NUS celebrated the accomplishments of eight outstanding educators, researchers and professionals at the NUS University Awards 2019 on 28 May. The annual event, which was held at the University Cultural Centre, recognises individuals for their remarkable contributions in the areas of education, research and service to the University, to Singapore and the global community.
Professor Tan Chorh Chuan, Executive Director of the Office for Healthcare Transformation and Chief Health Scientist at MOH and former Dean of NUS Medicine, was conferred with the prestigious Outstanding Service Award for his accomplishments and stewardship as NUS President from 2008 to 2017.

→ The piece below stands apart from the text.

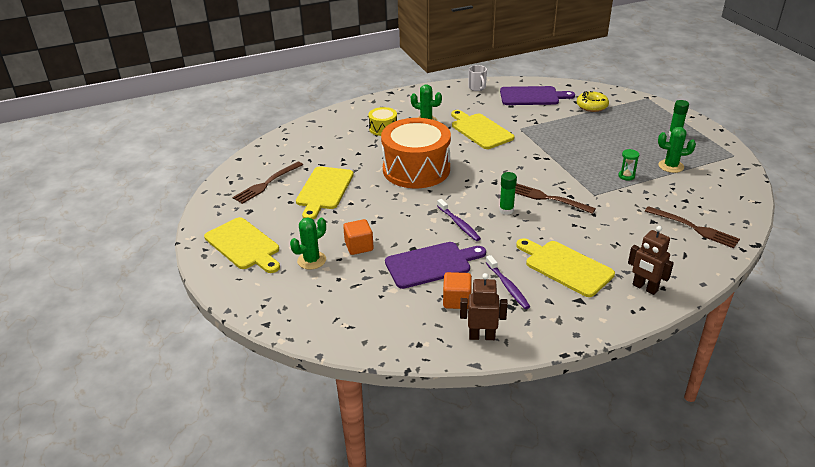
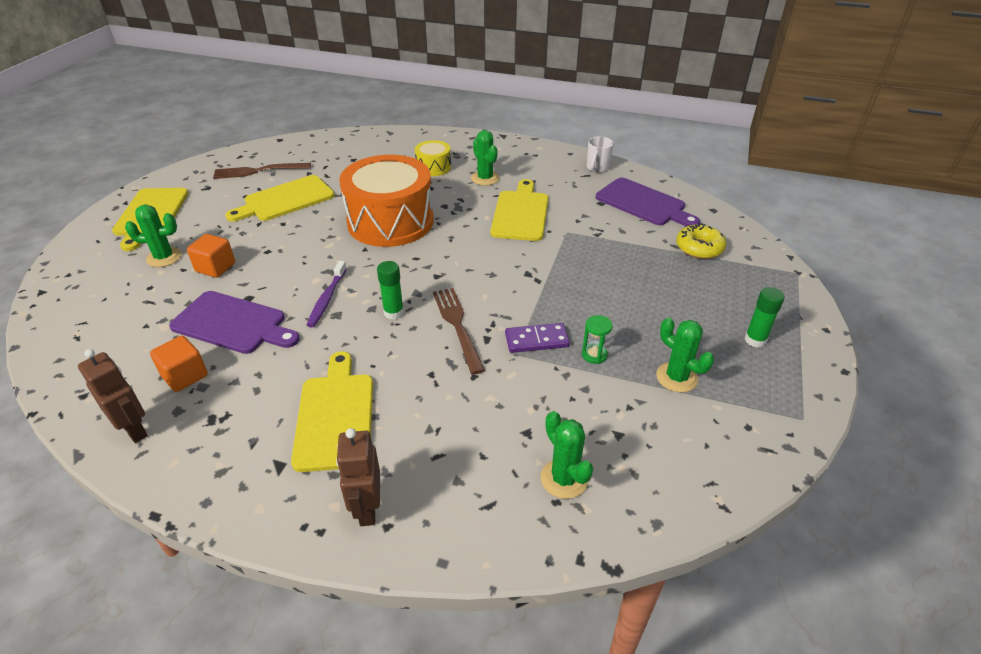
camera: 40 degrees right, 5 degrees up
purple toothbrush [486,255,530,309] -> none
brown fork [645,206,740,248] -> green cactus [541,411,593,499]
none -> purple domino [505,323,570,353]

Two of the eight exemplary educators and researchers awarded this year were from the NUS Yong Loo Lin School of Medicine. Professor Markus R Wenk, Head of NUS Medicine’s Department of Biochemistry, was presented with the University Research Recognition Award for his work in establishing and developing the Singapore Lipidomics Incubator and his contribution to lipids research, while Associate Professor Nga Min En from the School’s Department of Pathology and received the Outstanding Educator Award in recognition of her innovative teaching methods.
Prof Markus Wenk has been interested in membrane lipids, their structure and function since his undergraduate years. He spearheads novel approaches in systems scale analysis of lipids and their interactors (lipidomics) and is recognised as one of leading investigators worldwide in this emerging field. He established SLING, the Singapore Lipidomics Incubator; an interdisciplinary programme dedicated to innovation, education and partnership in lipidomics research at the University. Read more about Prof Wenk from his interview here.

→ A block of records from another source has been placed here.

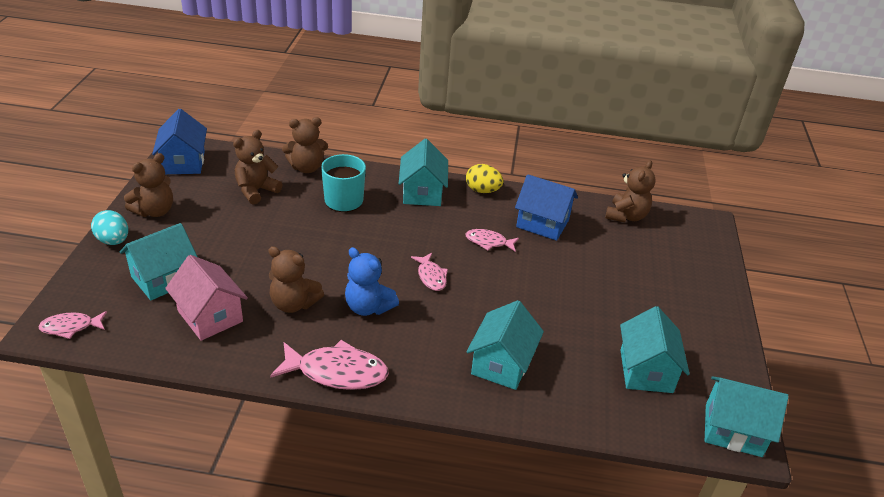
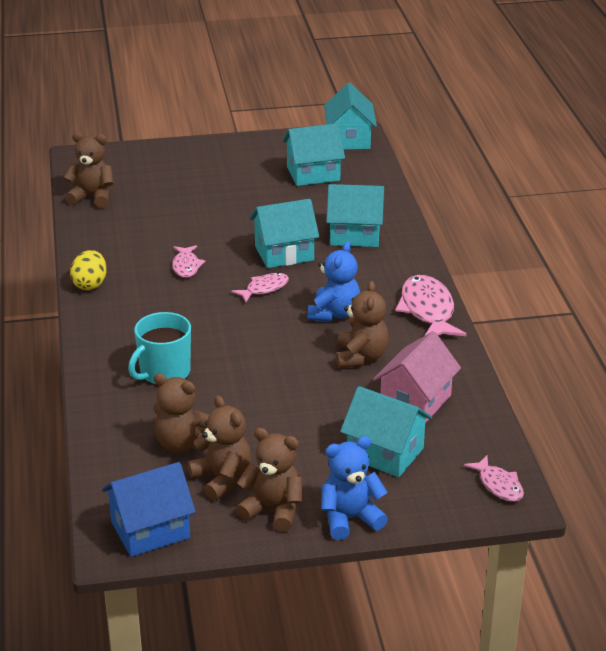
camera: 105 degrees left, 5 degrees down
turquoise egg [91,210,128,245] -> blue teddy bear [321,436,388,540]
brown teddy bear [282,117,328,173] -> brown teddy bear moved to [188,395,251,501]
turquoise house [398,139,448,206] -> turquoise house moved to [250,199,319,268]
blue house [515,174,578,241] -> none

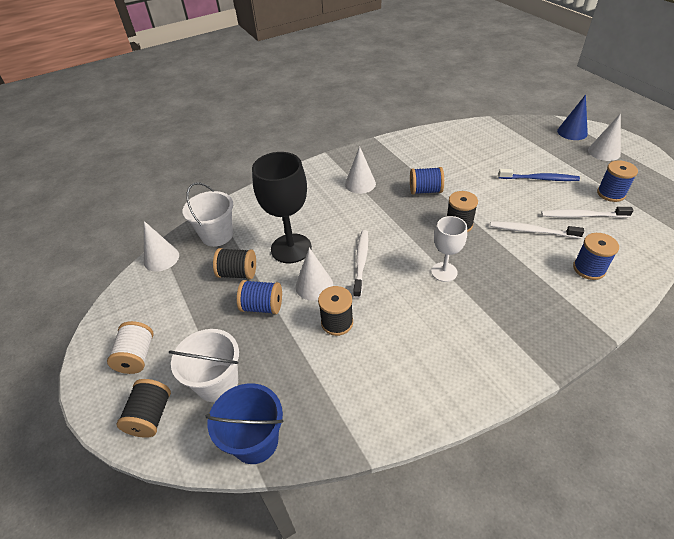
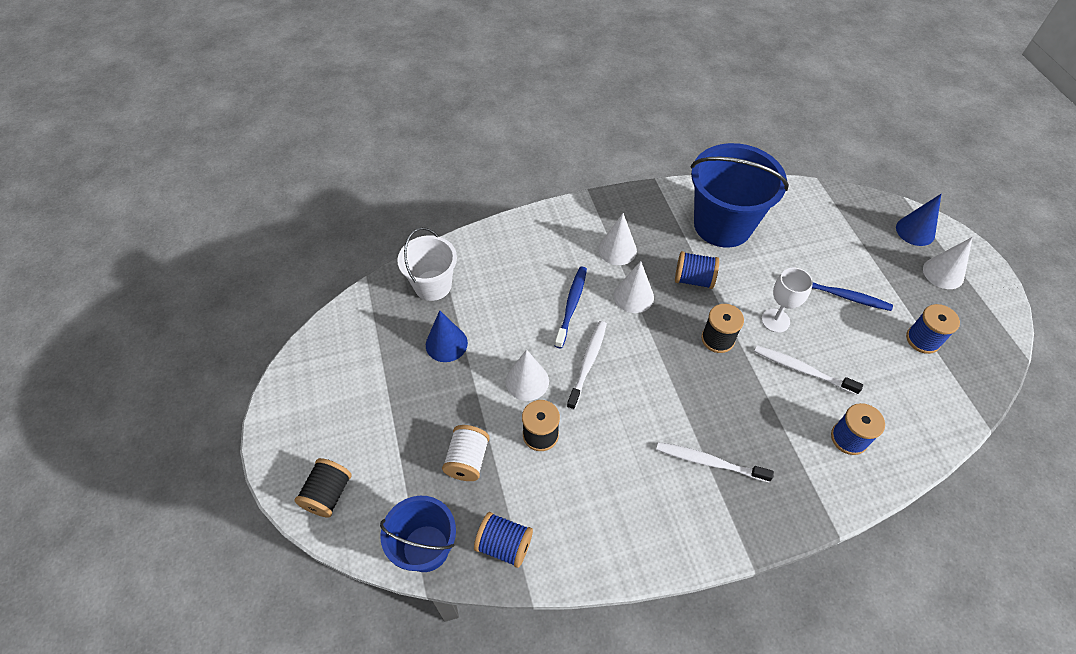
camera: 10 degrees right, 10 degrees up
white spool [107,321,154,374] -> white spool moved to [442,425,490,481]
white cone [144,221,179,272] -> white cone moved to [614,261,654,313]
white bucket [169,329,239,402] -> none
black spool [213,248,256,279] -> blue cone [426,310,468,362]
blue spool [237,280,282,314] -> blue spool moved to [474,512,533,568]
black goblet [252,152,312,263] -> none
white goblet [431,216,467,282] -> white goblet moved to [762,268,813,333]
white toothbrush [541,207,634,218] -> white toothbrush moved to [656,442,774,483]
none -> blue toothbrush [555,267,587,349]
none -> blue bucket [690,143,789,248]

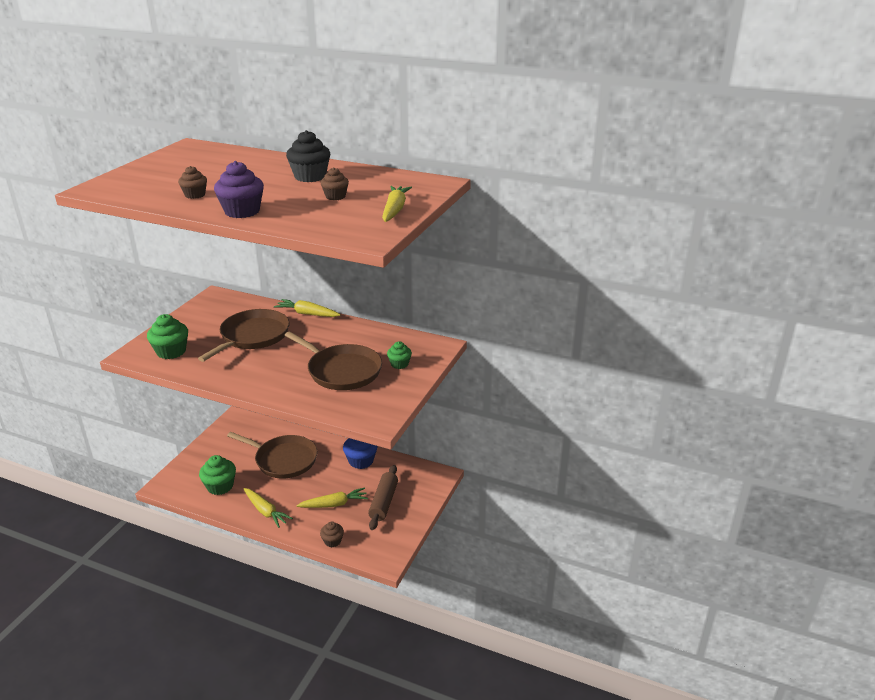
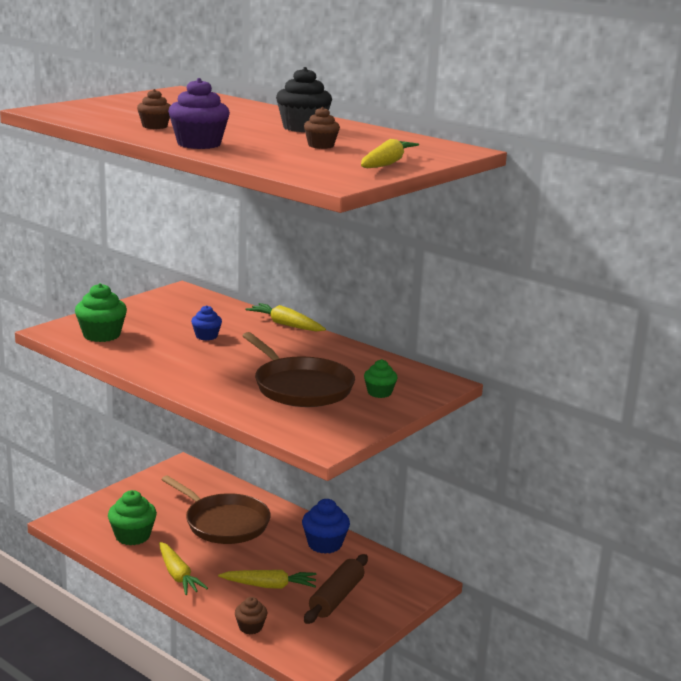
camera: 15 degrees right, 10 degrees down
brown pan [198,309,290,362] -> blue cupcake [191,305,222,340]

A/Prof Nga Min En from the Department of Pathology teaches students in undergraduate and postgraduate classes. In August 2017, she spearheaded Pathweb, a combination of a virtual pathology museum that holds digitised, annotated specimens of diseased organs, to help her students examine pathological specimens properly. The digitalisation process took years of effort by her and her team, digitising the specimens in the pathology labs – painstakingly photographing, editing and composing each specimen pot. The platform has since expanded to a teaching blog-site with videos and mind maps for students' self-study. Medical students and faculty members from other parts of the world have requested access to Pathweb, a testament to the quality of work produced by A/Prof Nga and her team.